Requirement 1.
In the passage on faith communities and gun violence, transcribe the part that opens with the words containing "The problems are big, and" and closes with "to claim it.".
Requirement 2.
According to the passage on faith communities and gun violence, what does Everytown compile?
Requirement 3.
Extend the passage on faith communities and gun violence, picking up after its final sentence.

Excerpted text.
□ □ □ □

Faith communities have inherited a power that is rooted in justice and realized when we work together to make real the Kingdom of God. The problem of gun violence, indeed of all the injustices that plague us, feels overwhelming and at times out of our ability to change. But just because the problems are big doesn’t excuse us from beginning. We each have a role to play: some can give money to organizations like Faith in Public Life, a lobbying group that demands gun control legislation amongst other social justice focuses; or Everytown, which compiles research and data about gun violence in addition to educational opportunities, lobbying efforts, and support groups for survivors. We can write and call our local, state, and federal officials – not just once, but relentlessly – and demand they enact laws that limit the sales of guns. And then we can tell our neighbors, friends, and families to do the same thing. We can educate ourselves about white supremacy and white privilege and how systemic racism creates incentives to keep Black people in poverty, which has a direct correlation to an increase in gun violence. We can volunteer at organizations that support those with mental health disorders or substance addiction – surrounding some of the most vulnerable in our community with a ring of people who love and support them. We can attend marches and listen, really listen, to the voices calling for justice, even when those voices make us uncomfortable. We can raise funds for gun buy-back programs and destroy the guns in our own homes.
The problems are big, and they are beyond the ability of any one person to fix. But the scale of the problem is not an excuse to do nothing. We each have a role to play and an action that is completely within our abilities. For some it is to give money, for some it is to lobby elected officials, for some it is to volunteer, for some it is to march, for some it is to teach, for some it is to learn and share new knowledge, for some it is to speak out, and for some it is to call people to action from a pulpit entrusted to her. We each have a role to play and an action that we can do. What can you do? What will you do? Let us be a people of ‘Hosanna,’ a people who shout ‘save us’ not to abdicate responsibility, but rather to claim it.

□ □ □ □

Stored data.
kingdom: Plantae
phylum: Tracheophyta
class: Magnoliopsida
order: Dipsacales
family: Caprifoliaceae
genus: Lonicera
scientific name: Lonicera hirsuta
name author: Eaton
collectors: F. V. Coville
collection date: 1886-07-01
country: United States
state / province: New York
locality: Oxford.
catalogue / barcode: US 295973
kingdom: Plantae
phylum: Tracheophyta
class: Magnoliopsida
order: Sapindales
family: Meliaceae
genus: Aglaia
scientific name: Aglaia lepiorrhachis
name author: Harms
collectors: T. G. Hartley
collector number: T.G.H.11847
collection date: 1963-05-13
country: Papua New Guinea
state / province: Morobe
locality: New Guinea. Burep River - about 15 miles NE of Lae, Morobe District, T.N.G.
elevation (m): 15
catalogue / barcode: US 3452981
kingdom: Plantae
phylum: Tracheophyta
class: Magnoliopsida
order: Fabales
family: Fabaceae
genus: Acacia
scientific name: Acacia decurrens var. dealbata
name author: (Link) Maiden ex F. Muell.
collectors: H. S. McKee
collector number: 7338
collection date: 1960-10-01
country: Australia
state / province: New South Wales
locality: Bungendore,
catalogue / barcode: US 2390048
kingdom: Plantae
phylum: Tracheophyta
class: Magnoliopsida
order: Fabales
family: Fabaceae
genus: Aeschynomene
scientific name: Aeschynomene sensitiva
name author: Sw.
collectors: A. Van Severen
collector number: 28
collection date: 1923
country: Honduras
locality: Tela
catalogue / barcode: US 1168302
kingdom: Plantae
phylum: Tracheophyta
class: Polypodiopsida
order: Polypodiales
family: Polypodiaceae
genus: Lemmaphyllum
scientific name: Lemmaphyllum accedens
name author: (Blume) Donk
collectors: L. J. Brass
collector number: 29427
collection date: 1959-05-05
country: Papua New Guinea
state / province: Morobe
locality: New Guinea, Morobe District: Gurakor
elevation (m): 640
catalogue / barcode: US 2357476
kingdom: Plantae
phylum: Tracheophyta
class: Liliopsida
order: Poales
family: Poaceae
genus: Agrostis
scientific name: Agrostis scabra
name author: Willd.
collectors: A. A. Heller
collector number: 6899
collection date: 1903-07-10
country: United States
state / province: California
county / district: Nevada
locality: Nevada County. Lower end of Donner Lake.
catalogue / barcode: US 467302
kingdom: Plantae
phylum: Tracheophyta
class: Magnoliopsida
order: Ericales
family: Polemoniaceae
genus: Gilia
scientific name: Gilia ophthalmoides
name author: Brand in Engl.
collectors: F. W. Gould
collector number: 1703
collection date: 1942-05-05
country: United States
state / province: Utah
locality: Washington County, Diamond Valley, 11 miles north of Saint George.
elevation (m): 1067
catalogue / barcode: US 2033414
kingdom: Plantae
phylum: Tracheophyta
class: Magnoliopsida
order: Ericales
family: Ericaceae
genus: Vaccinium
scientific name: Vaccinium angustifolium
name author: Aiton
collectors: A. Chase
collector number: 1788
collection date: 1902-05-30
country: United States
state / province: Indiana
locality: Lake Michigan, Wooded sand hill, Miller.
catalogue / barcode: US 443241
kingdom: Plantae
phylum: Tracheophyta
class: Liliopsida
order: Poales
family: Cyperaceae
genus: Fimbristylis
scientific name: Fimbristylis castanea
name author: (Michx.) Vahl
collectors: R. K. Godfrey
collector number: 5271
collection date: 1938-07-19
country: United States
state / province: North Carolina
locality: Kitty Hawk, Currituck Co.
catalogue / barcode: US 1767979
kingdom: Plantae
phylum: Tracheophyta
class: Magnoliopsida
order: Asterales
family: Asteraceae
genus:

□ □ □ □

Written answer 1.
The problems are big, and they are beyond the ability of any one person to fix. But the scale of the problem is not an excuse to do nothing. We each have a role to play and an action that is completely within our abilities. For some it is to give money, for some it is to lobby elected officials, for some it is to volunteer, for some it is to march, for some it is to teach, for some it is to learn and share new knowledge, for some it is to speak out, and for some it is to call people to action from a pulpit entrusted to her. We each have a role to play and an action that we can do. What can you do? What will you do? Let us be a people of ‘Hosanna,’ a people who shout ‘save us’ not to abdicate responsibility, but rather to claim it.

Written answer 2.
Research and data about gun violence.

Written answer 3.
PASTORAL PRAYER
God of Justice and Hope, the problems of this world seem overwhelming and at times they seem so constant that we wonder if you are paying attention at all. Forgive us our doubts and show us your presence by enlivening our Spirits and drawing us nearer to you in the community of those who seek to do good in this world.
On this day God we pray for all of the victims of gun violence in our country. All of those who have been killed, those who have been wounded, and those who have terrorized by guns. The effects of gun violence ripple out into each community, and so we pray for all of us, because we are all effected.
As we hope the victims in our prayers, we ask that your still-speaking voice whisper in our ears possibilities of what we can do. We know the problem is bigger than one of us, but we are community of your people – and there is nothing that we cannot do when we serve you and work together. Give us the courage to listen for your voice and the audacity to act on your call.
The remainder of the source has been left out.